One could say that Hammershoi’s architectural attitude is subtraction. Less is more by Mies van der Rohe. But, in the midst of so much calm, it is not only his desire to simplify the world that speaks here. There are many windows in Hammershoi interiors. However, there are no views. The glass could be fake: nothing can be seen through it. Rather than opening the spaces to the outside, it encloses them, only the sun passes through the space, those rays that it so patiently waits for. That his wife, Ida, seems to be sitting waiting. Playing the piano. Thinking, observing, letting time pass, posing.
Introspection as an emotion. The look as expected. In front of Hammershoi’s silent paintings, one witnesses an intimacy that does not belong to one, but that is not violent. You encounter loneliness, or calm, introspection and fatigue. These are frozen times.

Hammershoi painted his first interior in the house of his friend Karl Madsen. And he decided that there was beauty in emptiness. It is not an interpretation. He told it, again, to CCClausen. Perhaps if he had not dedicated himself to painting stripped spaces he would not have been able to notice the Sun rays. Dust motes dancing in the sun’s rays. Strandgade 30, which finished in 1900. The painting is now in the Thyssen in Madrid. The beams of light seem to break the silence, the specks of dust dance and, finally, the space speaks. He tells us what Hammershoi’s rooms portray.
It is tempting to think that the painter barely left the house on Strandgade Street in which he lived for 10 years at number 30 and until the end of his life at number 25. On the first floor of number 30 he painted more than 60 interiors. In the second, I experiment with full-scale nudes. However, what is wonderful about the Thyssen exhibition is seeing what I saw when I went out on an excursion. Wonderful because it was almost the same thing I saw inside, filtering, subtracting, leaving the historic buildings unfinished, choosing pine forests in almost abstract landscapes.

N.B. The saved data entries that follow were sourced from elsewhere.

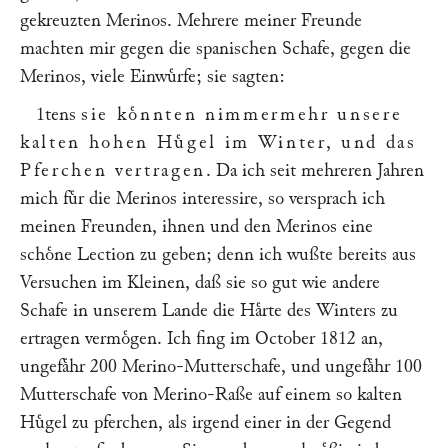
gekreuzten Merinos. Mehrere meiner Freunde
machten mir gegen die spanischen Schafe, gegen die
Merinos, viele Einwuͤrfe; sie sagten:
1tens
sie koͤnnten nimmermehr unsere
kalten hohen Huͤgel im Winter, und das
Pferchen vertragen
. Da ich seit mehreren Jahren
mich fuͤr die Merinos interessire, so versprach ich
meinen Freunden, ihnen und den Merinos eine
schoͤne Lection zu geben; denn ich wußte bereits aus
Versuchen im Kleinen, daß sie so gut wie andere
Schafe in unserem Lande die Haͤrte des Winters zu
ertragen vermoͤgen. Ich fing im October 1812 an,
ungefaͤhr 200 Merino-Mutterschafe, und ungefaͤhr 100
Mutterschafe von Merino-Raße auf einem so kalten
Huͤgel zu pferchen, als irgend einer in der Gegend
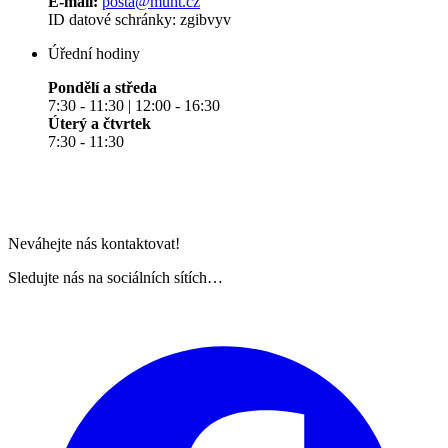
E-mail:
posta@muht.cz
ID datové schránky: zgibvyv
Úřední hodiny
Pondělí a středa
7:30 - 11:30 | 12:00 - 16:30
Úterý a čtvrtek
7:30 - 11:30
Neváhejte nás kontaktovat!
Sledujte nás na sociálních sítích…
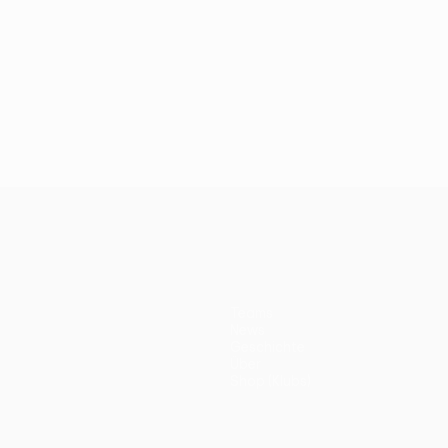
Teams
News
Geschichte
Über
Shop (Klubs)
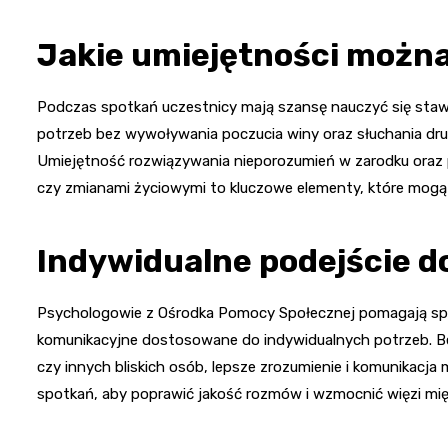
Jakie umiejętności możn
Podczas spotkań uczestnicy mają szansę nauczyć się stawi
potrzeb bez wywoływania poczucia winy oraz słuchania drug
Umiejętność rozwiązywania nieporozumień w zarodku ora
czy zmianami życiowymi to kluczowe elementy, które mogą p
Indywidualne podejście do
Psychologowie z Ośrodka Pomocy Społecznej pomagają spojr
komunikacyjne dostosowane do indywidualnych potrzeb. B
czy innych bliskich osób, lepsze zrozumienie i komunikacja 
spotkań, aby poprawić jakość rozmów i wzmocnić więzi mię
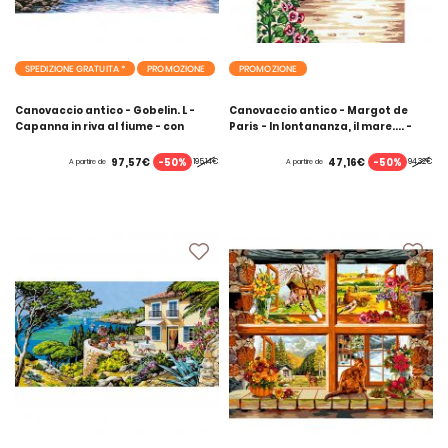
SPEDIZIONE GRATUITA *
PROMOZIONE
PROMOZIONE
Canovaccio antico - Gobelin. L -
Canovaccio antico - Margot de
Capanna in riva al fiume - con
Paris - In lontananza, il mare.... -
matassine MOULINE DMC
con matassine MOULINE DMC
-50%
-50%
97,57€
47,16€
195,14€
94,32€
A partire de
A partire de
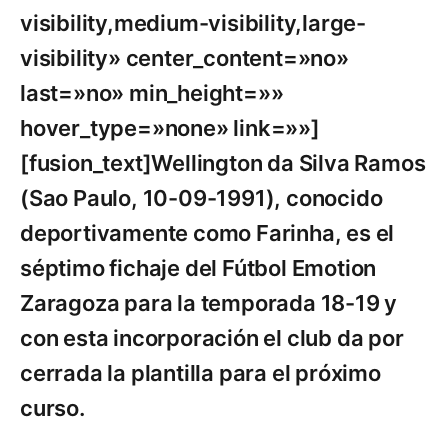
visibility,medium-visibility,large-
visibility» center_content=»no»
last=»no» min_height=»»
hover_type=»none» link=»»]
[fusion_text]Wellington da Silva Ramos
(Sao Paulo, 10-09-1991), conocido
deportivamente como Farinha, es el
séptimo fichaje del Fútbol Emotion
Zaragoza para la temporada 18-19 y
con esta incorporación el club da por
cerrada la plantilla para el próximo
curso.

Like his living rooms—Hammershoi’s intimacy is more like a dining room than a bedroom or hotel room—this painter’s exteriors also appear uninhabited. The figure, taken from the Dutch golden age to inspire a story without recreating it, disappears in the fields and forests.
Some of these pine forests, such as Fortunen or Gentofte, are near Copenhagen. But he also paints the Rosnaes peninsula and the island of Falster, where Ida, his portrayed wife, was from. The exteriors are so bare that it is difficult to read a season in the vegetation. That is to say, in the countryside Hammershoi also chooses, filters, acts as a set designer, like many of the great landscape painters, who invented natures, idealizing them, improving them or romanticizing them. Just as it happens inside, where Hammershoi lets us in but does not welcome us, in the countryside he pushes us out, but does not guide us either. Open the door to modernity. Also to what, as viewers, we want and are able to see.